INFORMATION SHOWN Block Start

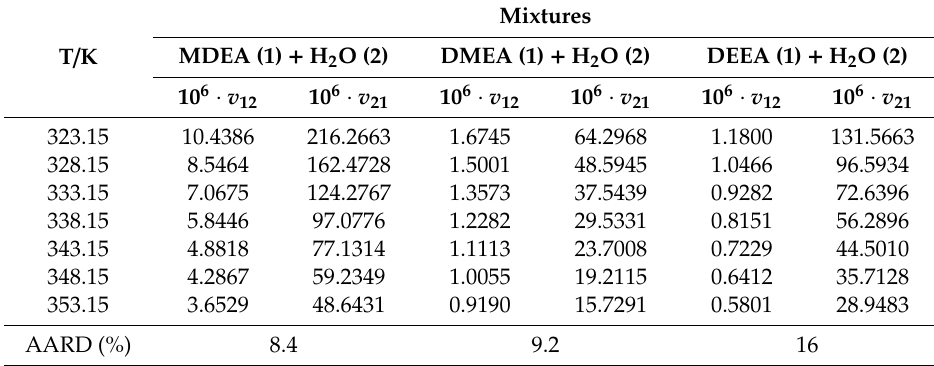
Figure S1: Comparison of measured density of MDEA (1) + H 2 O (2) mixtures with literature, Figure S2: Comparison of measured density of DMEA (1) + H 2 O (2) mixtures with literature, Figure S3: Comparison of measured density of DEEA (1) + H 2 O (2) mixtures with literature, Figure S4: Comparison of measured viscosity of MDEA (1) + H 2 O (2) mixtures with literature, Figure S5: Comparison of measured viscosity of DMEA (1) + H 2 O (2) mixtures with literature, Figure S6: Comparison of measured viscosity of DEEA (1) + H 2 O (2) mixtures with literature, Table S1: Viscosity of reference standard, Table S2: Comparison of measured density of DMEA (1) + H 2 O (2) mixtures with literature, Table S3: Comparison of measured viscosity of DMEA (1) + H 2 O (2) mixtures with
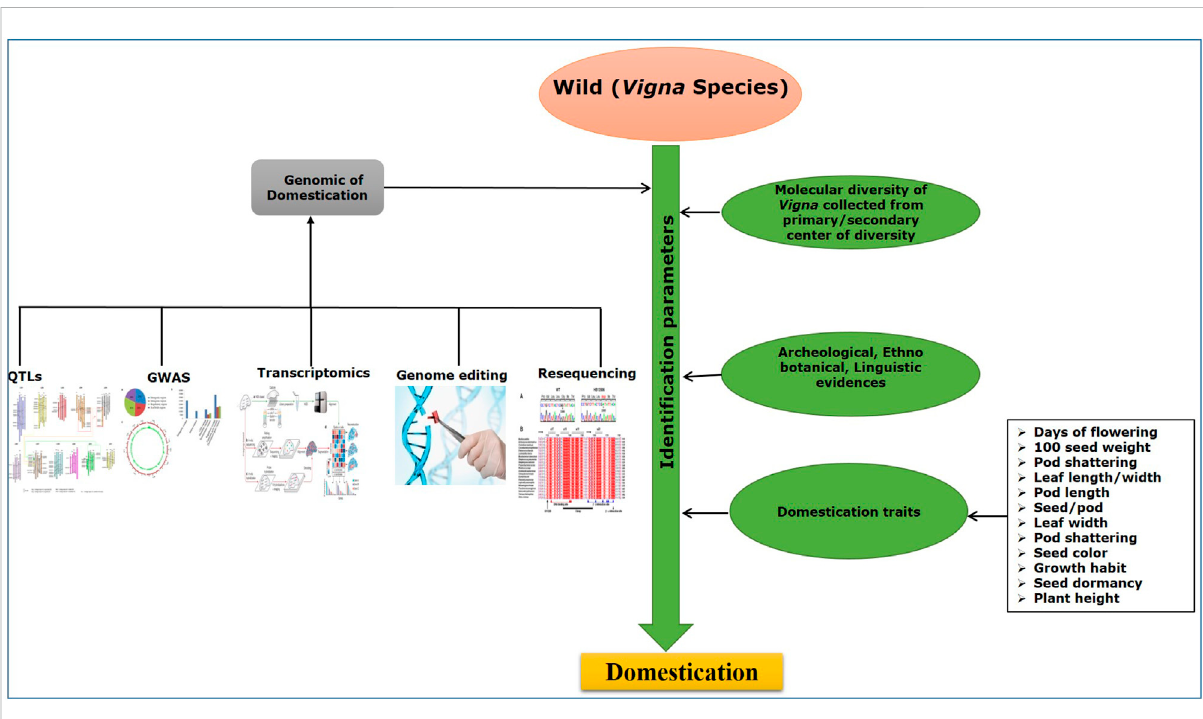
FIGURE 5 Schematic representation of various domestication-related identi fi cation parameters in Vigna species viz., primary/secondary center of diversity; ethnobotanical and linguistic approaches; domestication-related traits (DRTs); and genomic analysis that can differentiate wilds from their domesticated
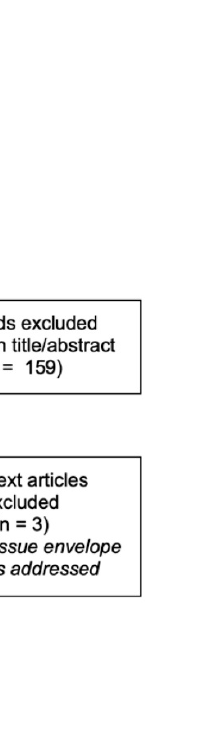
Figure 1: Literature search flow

INFORMATION SHOWN Block End

● EXERCISE INSTRUCTIONS: Could you copy exactly, and with no pictures, the lines above from the one containing "FIGURE 5 Schematic" through the last line, both included?

● EXPECTED ANSWER:
FIGURE 5 Schematic representation of various domestication-related identi fi cation parameters in Vigna species viz., primary/secondary center of diversity; ethnobotanical and linguistic approaches; domestication-related traits (DRTs); and genomic analysis that can differentiate wilds from their domesticated
Figure 1: Literature search flow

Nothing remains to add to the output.